On constate aussi que la construction d’un imaginaire autour de l’IA répond à un besoin de réfléchir à un futur positif. Le cabinet de conseil Bluenove a lancé un projet d’écriture collaborative ouvert à tous autour de l’intelligence artificielle. Les deux ateliers ont affiché complet. Ils ont permis de produire une cinquantaine de micro-fictions. Antoine Brachet pense que toutes donnent matière à réfléchir : « Il y a des pépites d’innovation dissimulées dans chaque récit », affirme l’initiateur du projet intitulé Bright Mirror.

Atelier d’écriture sur l’intelligence artificielle organisé par Bluenove.

Si l’on en croit un de votre illustre prédécesseur Albert Einstein, « On ne résout pas un problème avec les modes de pensées qui l’ont engendré ». J’en déduis, le pari de l’IA ne peut être gagné que si l’on adopte des méthodes disruptives et inédites pour résoudre les problèmes et surmonter ses handicaps. Comme nombreuses solutions préconisées dans le rapport sont de l’ordre du « plus de » (plus d’argent pour les chercheurs, plus d’ouverture des données, plus de transparence, plus de labs, plus de femmes dans l’IA…), il convient  d’ajouter des perfusions d’imaginaire pour sortir des rails et réinventer l’existant.

Futurs Intelligents veut œuvrer dans le sens de la création d’un imaginaire augmenté (IA+) de l’intelligence artificielle.
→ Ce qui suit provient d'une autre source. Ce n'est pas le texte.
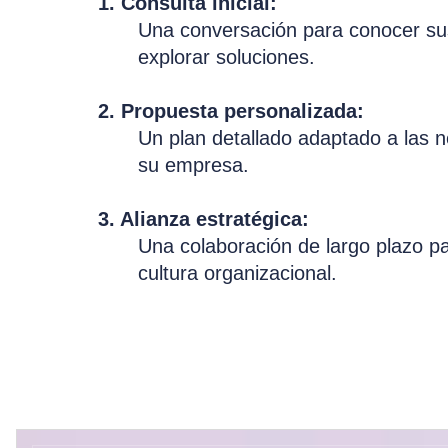
1. Consulta inicial:
Una conversación para conocer sus
explorar soluciones.
2. Propuesta personalizada:
Un plan detallado adaptado a las 
su empresa.
3. Alianza estratégica:
Una colaboración de largo plazo p
cultura organizacional.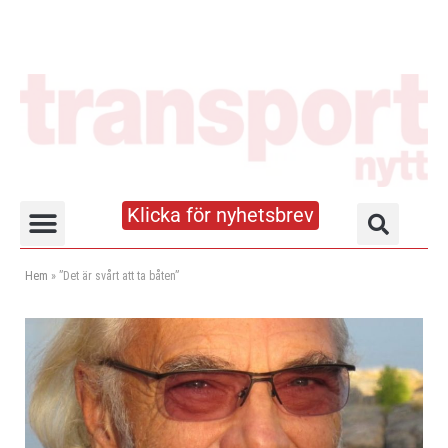
Klicka för nyhetsbrev
Truck- och lagerhandboken
Hem
»
”Det är svårt att ta båten”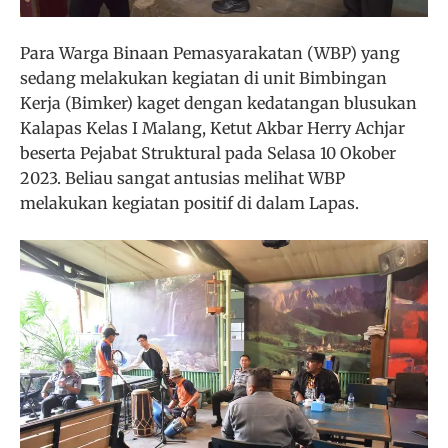
Para Warga Binaan Pemasyarakatan (WBP) yang
sedang melakukan kegiatan di unit Bimbingan
Kerja (Bimker) kaget dengan kedatangan blusukan
Kalapas Kelas I Malang, Ketut Akbar Herry Achjar
beserta Pejabat Struktural pada Selasa 10 Okober
2023. Beliau sangat antusias melihat WBP
melakukan kegiatan positif di dalam Lapas.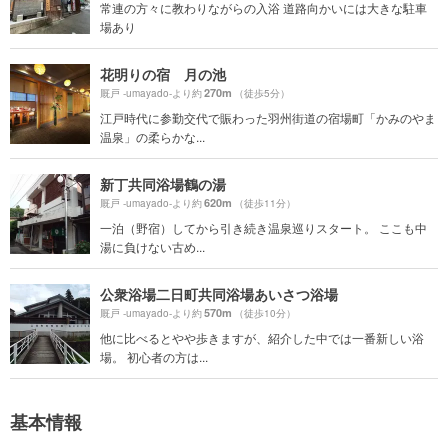
常連の方々に教わりながらの入浴 道路向かいには大きな駐車
場あり
花明りの宿 月の池
270m
厩戸 -umayado-より約
（徒歩5分）
江戸時代に参勤交代で賑わった羽州街道の宿場町「かみのやま
温泉」の柔らかな...
新丁共同浴場鶴の湯
620m
厩戸 -umayado-より約
（徒歩11分）
一泊（野宿）してから引き続き温泉巡りスタート。 ここも中
湯に負けない古め...
公衆浴場二日町共同浴場あいさつ浴場
570m
厩戸 -umayado-より約
（徒歩10分）
他に比べるとやや歩きますが、紹介した中では一番新しい浴
場。 初心者の方は...
基本情報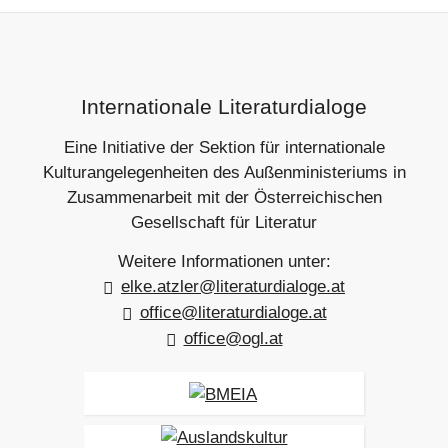
h
h
e
s
r
t
e
e
r
r
Footer-
B
B
Internationale Literaturdialoge
e
e
Section
i
i
Eine Initiative der Sektion für internationale
t
t
r
r
Kulturangelegenheiten des Außenministeriums in
a
a
Zusammenarbeit mit der Österreichischen
g
g
Gesellschaft für Literatur
Weitere Informationen unter:
elke.atzler@literaturdialoge.at
office@literaturdialoge.at
office@ogl.at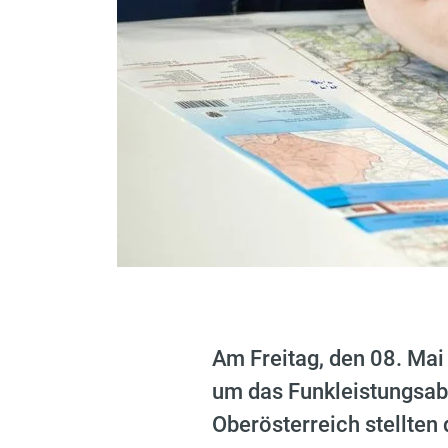
Am Freitag, den 08. Mai
um das Funkleistungsabz
Oberösterreich stellten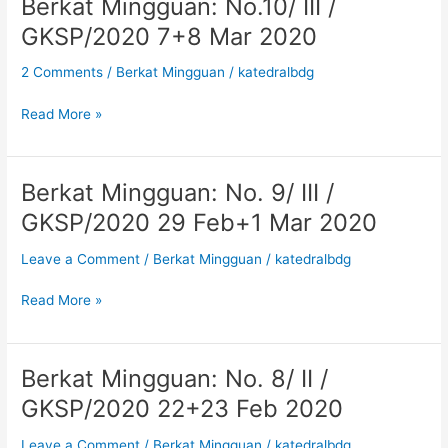
Berkat Mingguan: No.10/ III /
Berkat
Mingguan:
GKSP/2020 7+8 Mar 2020
No.10/
III
2 Comments
/
Berkat Mingguan
/
katedralbdg
/
GKSP/2020
Read More »
7+8
Mar
2020
Berkat Mingguan: No. 9/ III /
Berkat
Mingguan:
GKSP/2020 29 Feb+1 Mar 2020
No.
9/
Leave a Comment
/
Berkat Mingguan
/
katedralbdg
III
/
Read More »
GKSP/2020
29
Feb+1
Berkat Mingguan: No. 8/ II /
Berkat
Mar
Mingguan:
GKSP/2020 22+23 Feb 2020
2020
No.
8/
Leave a Comment
/
Berkat Mingguan
/
katedralbdg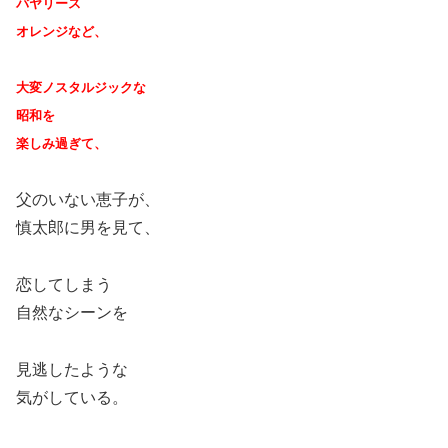
バヤリース
オレンジなど、
大変ノスタルジックな
昭和を
楽しみ過ぎて、
父のいない恵子が、
慎太郎に男を見て、
恋してしまう
自然なシーンを
見逃したような
気がしている。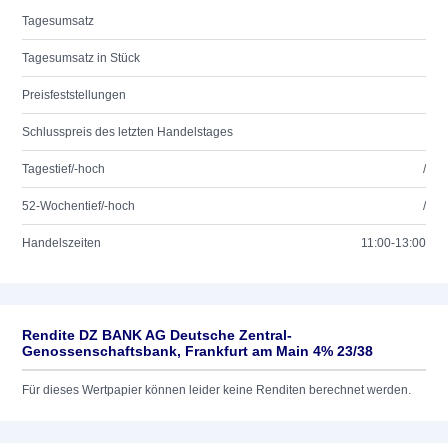
Tagesumsatz
Tagesumsatz in Stück
Preisfeststellungen
Schlusspreis des letzten Handelstages
Tagestief/-hoch
/
52-Wochentief/-hoch
/
Handelszeiten
11:00-13:00
Rendite DZ BANK AG Deutsche Zentral-
Genossenschaftsbank, Frankfurt am Main 4% 23/38
Für dieses Wertpapier können leider keine Renditen berechnet werden.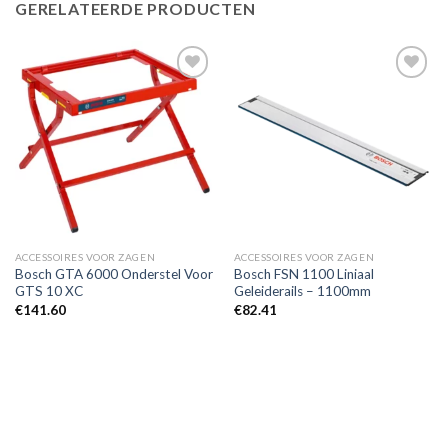
GERELATEERDE PRODUCTEN
Toevoegen
Toevoegen
aan
aan
verlanglijst
verlanglijst
ACCESSOIRES VOOR ZAGEN
ACCESSOIRES VOOR ZAGEN
Bosch GTA 6000 Onderstel Voor
Bosch FSN 1100 Liniaal
GTS 10 XC
Geleiderails – 1100mm
€
141.60
€
82.41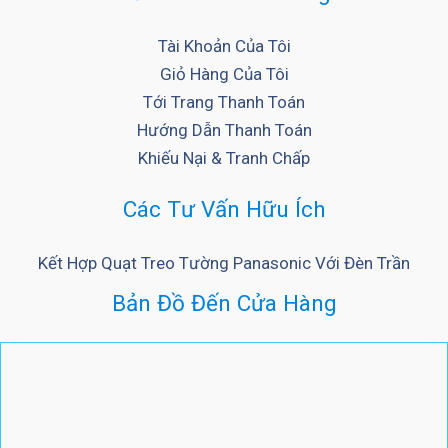
Tài Khoản Của Tôi
Giỏ Hàng Của Tôi
Tới Trang Thanh Toán
Hướng Dẫn Thanh Toán
Khiếu Nại & Tranh Chấp
Các Tư Vấn Hữu Ích
Kết Hợp Quạt Treo Tường Panasonic Với Đèn Trần
Bản Đồ Đến Cửa Hàng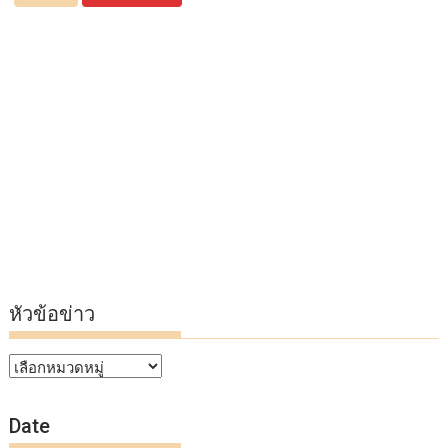
หัวข้อข่าว
หัวข้อ
ข่าว
Date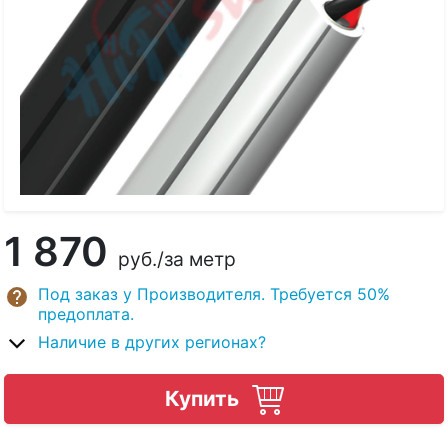
1 870
руб.
/за метр
Под заказ у Производителя. Требуется 50%
предоплата.
Наличие в других регионах?
Купить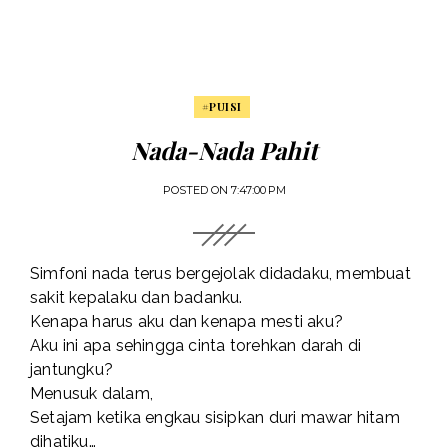
#PUISI
Nada-Nada Pahit
POSTED ON
7:47:00 PM
Simfoni nada terus bergejolak didadaku, membuat
sakit kepalaku dan badanku.
Kenapa harus aku dan kenapa mesti aku?
Aku ini apa sehingga cinta torehkan darah di
jantungku?
Menusuk dalam,
Setajam ketika engkau sisipkan duri mawar hitam
dihatiku…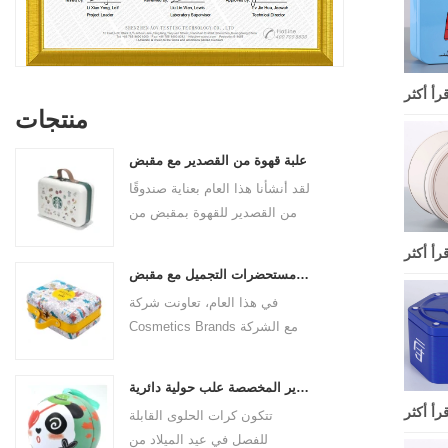
قرأ أكثر
منتجات
علبة قهوة من القصدير مع مقبض
لقد أنشأنا هذا العام بعناية صندوقًا
من القصدير للقهوة بمقبض من
جلد البولي يوريثان لعلامة القهوة
قرأ أكثر
التجارية. الحجم 185x136x85
علبة مستحضرات التجميل مع مقبض
ملم. إنها مصنوعة من صفيحة
في هذا العام، تعاونت شركة
مقصدرة صالحة للطعام وسمك
Cosmetics Brands مع الشركة
المادة 0.23 مم.
المصنعة لصناديق القصدير
الاحترافية لإنشاء علبة
علب القصدير المخصصة علب حولية دائرية
مستحضرات تجميل بمقبض يجمع
قرأ أكثر
تتكون كرات الحلوى القابلة
بين الجمال والتطبيق العملي. هذه
للفصل في عيد الميلاد من
ليست مجرد حاوية للأشياء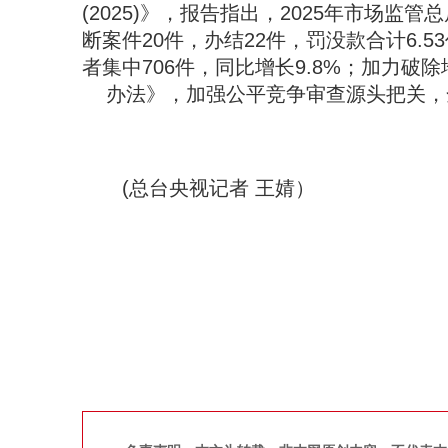
(2025)》，报告指出，2025年市场
断案件20件，办结22件，罚没款合计6.
者集中706件，同比增长9.8%；加力
办法》，加强公平竞争审查源头把关，
(总台央视记者 王婧）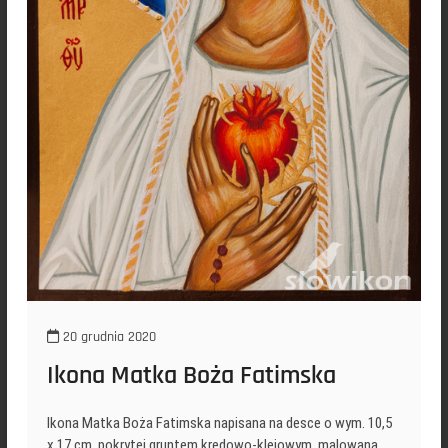
20 grudnia 2020
Ikona Matka Boża Fatimska
Ikona Matka Boża Fatimska napisana na desce o wym. 10,5
x 17 cm, pokrytej gruntem kredowo-klejowym, malowana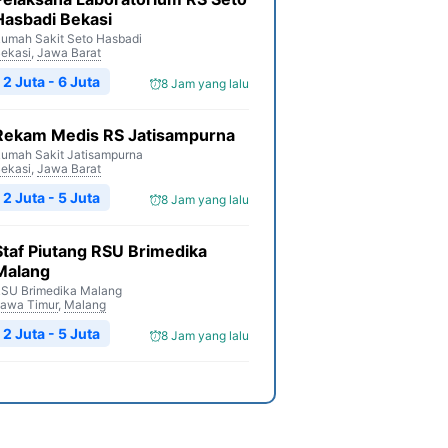
Hasbadi Bekasi
umah Sakit Seto Hasbadi
ekasi
,
Jawa Barat
2 Juta - 6 Juta
8 Jam yang lalu
Rekam Medis RS Jatisampurna
umah Sakit Jatisampurna
ekasi
,
Jawa Barat
2 Juta - 5 Juta
8 Jam yang lalu
Staf Piutang RSU Brimedika
Malang
SU Brimedika Malang
awa Timur
,
Malang
2 Juta - 5 Juta
8 Jam yang lalu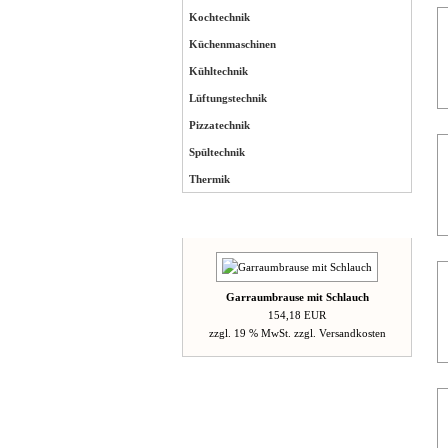
Kochtechnik
Küchenmaschinen
Kühltechnik
Lüftungstechnik
Pizzatechnik
Spültechnik
Thermik
Neue Artikel
Garraumbrause mit Schlauch
154,18 EUR
zzgl. 19 % MwSt. zzgl.
Versandkosten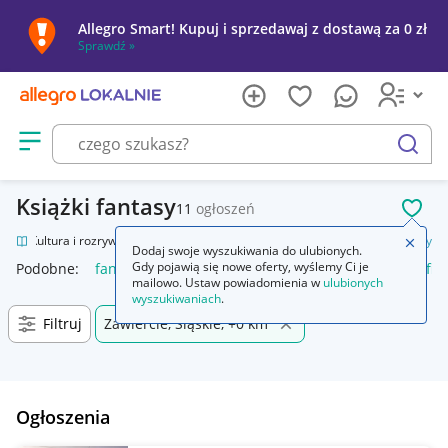
Allegro Smart! Kupuj i sprzedawaj z dostawą za 0 zł
Sprawdź »
Otwórz menu z kategoriami
szukaj
Książki fantasy
11
ogłoszeń
POL
nie
Kultura i rozrywka
Książki
Fantasy, science fiction, horror
Fantasy
Zamkn
Dodaj swoje wyszukiwania do ulubionych.
Gdy pojawią się nowe oferty, wyślemy Ci je
Podobne:
fantasy
final fantasy
final fantasy vii rebirth
fin
mailowo. Ustaw powiadomienia w
ulubionych
wyszukiwaniach
.
Filtruj
Zawiercie, Śląskie, +0 km
Ogłoszenia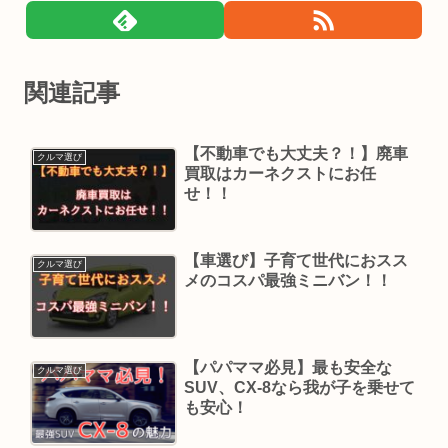
関連記事
【不動車でも大丈夫？！】廃車
クルマ選び
買取はカーネクストにお任
せ！！
【車選び】子育て世代におスス
クルマ選び
メのコスパ最強ミニバン！！
【パパママ必見】最も安全な
クルマ選び
SUV、CX-8なら我が子を乗せて
も安心！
L’idée est de créer un comité de dopage (des imaginaires) qui va recenser et promouvoir des projets et propositions favorisant un dopage créatif et inciter les pouvoirs publics et les entreprises à financer les meilleurs projets.

Dans un élan fleur bleue, j’ai l’outrecuidance de penser que, d’une part, vous allez être ravi d’accepter mon invitation à présider ce comité de dopage et que, d’autre part, vous aurez à coeur d’influencer les rédacteurs des futurs appels à projets pour que le dopage des imaginaires de l’IA trouve des financements.